> [Ziel der Übung]
Führe bitte den unten stehenden Text über Langzeitarbeitslosigkeit weiter, im Anschluss an seinen letzten Satz.

── Textabschnitt ──

Arbeitslosigkeit trifft vor allem junge Menschen beim Eintritt in das Erwerbsleben und Ältere. Überdurchschnittlich oft sind auch gering Qualifizierte betroffen. Alle diese Gruppen unserer Arbeitsbevölkerung sind mehr als andere von Langzeitarbeitslosigkeit betroffen.

Wer lange ohne Arbeit ist, geht verloren

Wer lange arbeitslos ist, wird von Arbeitgebern oft nicht gerne beschäftigt, und läuft deshalb Gefahr, ganz aus dem Arbeitsmarkt ausgeschlossen zu werden. Mit zunehmender Dauer der Arbeitslosigkeit nimmt auch die Chance ab, einen Arbeitsplatz zu finden. So kann es sogar passieren, dass Arbeitgeber selbst bei hoher Massenarbeitslosigkeit keine geeigneten Arbeitskräfte für ihre freien Arbeitsplätze zu finden glauben.

In einer dynamischen Wirtschaft werden Menschen mit Arbeitslosigkeit rechnen müssen. Wenn sie die Aussicht haben, bald wieder Arbeit finden zu können, verliert die Arbeitslosigkeit manches von ihrem Schrecken. Etwas ganz anderes ist es hingegen, wenn die Menschen befürchten, lange arbeitslos zu bleiben. Das ist die Lage heute – und entsprechend ist die Stimmung der Menschen in Deutschland. Wer verspricht, Arbeitslosigkeit gänzlich zu beseitigen, der verspricht, was er nicht halten kann. Die Langzeitarbeitslosigkeit zu beseitigen ist aber möglich.

In unserem Sozialstaat bedeutet Erwerbsarbeitslosigkeit üblicherweise nicht sogleich wirtschaftliche Verarmung. Arbeitslosigkeit bedeutet aber, dass Menschen von einem Tag zum nächsten vom Kernbereich des gesellschaftlichen Lebens ausgeschlossen werden – und allzu oft ausgeschlossen bleiben. Es bedeutet Ablehnungsschreiben auf Bewerbungen. Es bedeutet Hoffnungslosigkeit. Es bedeutet, Monat für Monat mehr, den Verlust von Fähigkeiten und Motivation. Auch wer anfangs intensiv nach einer neuen Stelle sucht, gibt nach längerer Arbeitslosigkeit auf. „Sie, die sich nicht mehr beeilen müssen“, hieß es schon vor Jahrzehnten in der berühmten sozialwissenschaftlichen Pionierstudie Die Arbeitslosen von Marienthal, „beginnen auch nichts mehr und gleiten allmählich ab aus einer geregelten Existenz ins Ungebundene und Leere“. Dasselbe erleben wir heute wieder.

Wenn Politik für mehr Erwerbsarbeit ein zentraler Beitrag zu Inklusion und Gerechtigkeit ist, dann muss die vordringlichste Aufgabe der Politik in den kommenden Jahrzehnten darin bestehen, sämtliche Register zu ziehen, um die Erwerbsquote zu erhöhen. Sowohl aus ökonomischen Gründen als auch unter Gesichtspunkten der Gerechtigkeit können wir es nicht hinnehmen, dass Einzelne, Familien oder ganze soziale Gruppen systematisch in die Lage geraten und in der Lage verharren, ihre Potentiale nicht ausschöpfen zu können.

───
── Verfügbares Material ──

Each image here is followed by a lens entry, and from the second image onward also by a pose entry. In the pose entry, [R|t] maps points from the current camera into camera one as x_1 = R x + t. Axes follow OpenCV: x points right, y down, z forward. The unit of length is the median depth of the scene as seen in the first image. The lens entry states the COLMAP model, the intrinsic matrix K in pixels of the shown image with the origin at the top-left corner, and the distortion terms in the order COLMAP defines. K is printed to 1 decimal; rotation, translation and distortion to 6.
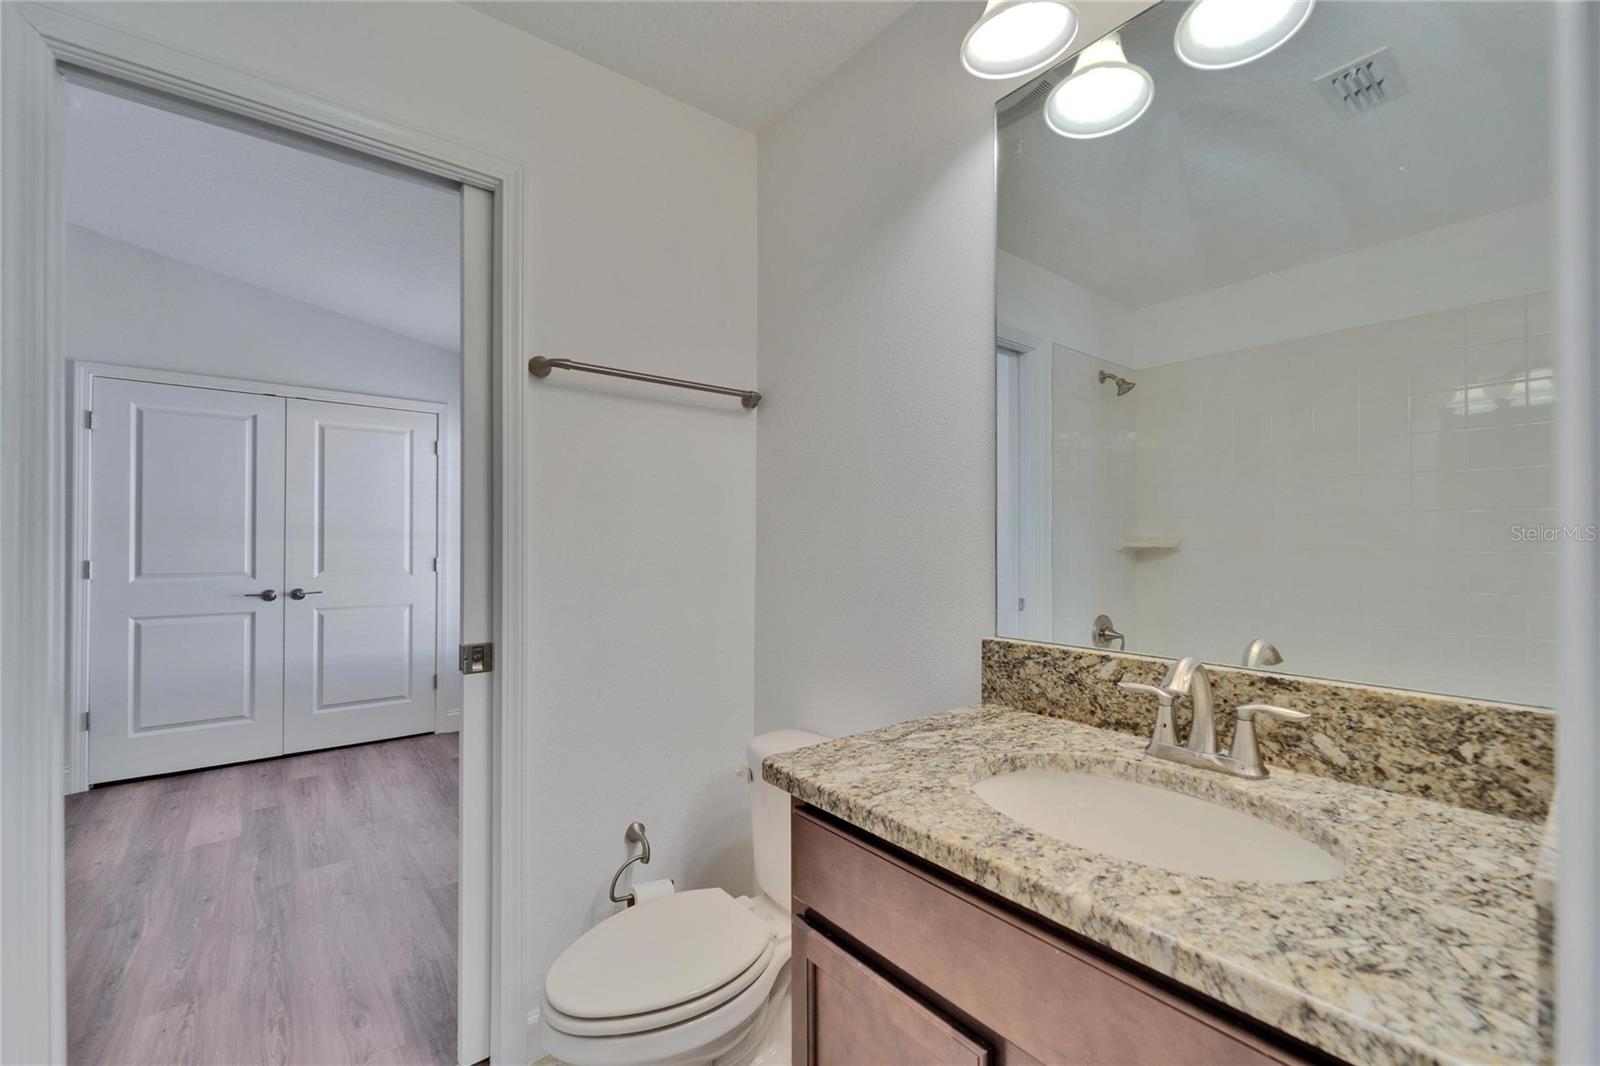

───

> [Lösung der Übung]
Dabei darf sich die Vorstellung von Vollbeschäftigung heute selbstverständlich nicht mehr an der Leitfigur des dauerhaft und ganztägig beschäftigten männlichen Arbeitnehmers orientieren, die das Zeitalter der industriellen Massenproduktion und den deutschen Sozialstaat der Nachkriegszeit geprägt hat. Die Frauenerwerbsquote ist erheblich gestiegen, wenn auch noch lange nicht auf die Höhen anderer Länder. Die Teilzeitarbeit hat in den vergangenen Jahren ständig an Bedeutung gewonnen. Dieser Trend hält an und erfasst zunehmend selbst qualifizierte Beschäftigungen und klassische Männerberufe – immer mehr sogar auf Wunsch von Arbeitnehmerinnen und Arbeitnehmern selbst. Auch Zeitverträge, Telearbeit, Leiharbeit und Selbständigkeit sowie überhaupt wachsende Flexibilität der Arbeitsmärkte gehören zum immer vielfältigeren Bild.

Wo Langzeitarbeitslosigkeit kein Thema ist

Vollbeschäftigung kann unter diesen Bedingungen dann als erreicht gelten, wenn jede und jeder innerhalb eines Jahres nach Beginn der Arbeitslosigkeit einen neuen Arbeitsplatz finden kann. Niemand soll in Deutschland länger als ein Jahr arbeitslos bleiben. Das Gespenst der Langzeitarbeitslosigkeit soll aus Deutschland verschwinden. Geht das überhaupt? Ist das realistisch? Viele äußern massive Zweifel.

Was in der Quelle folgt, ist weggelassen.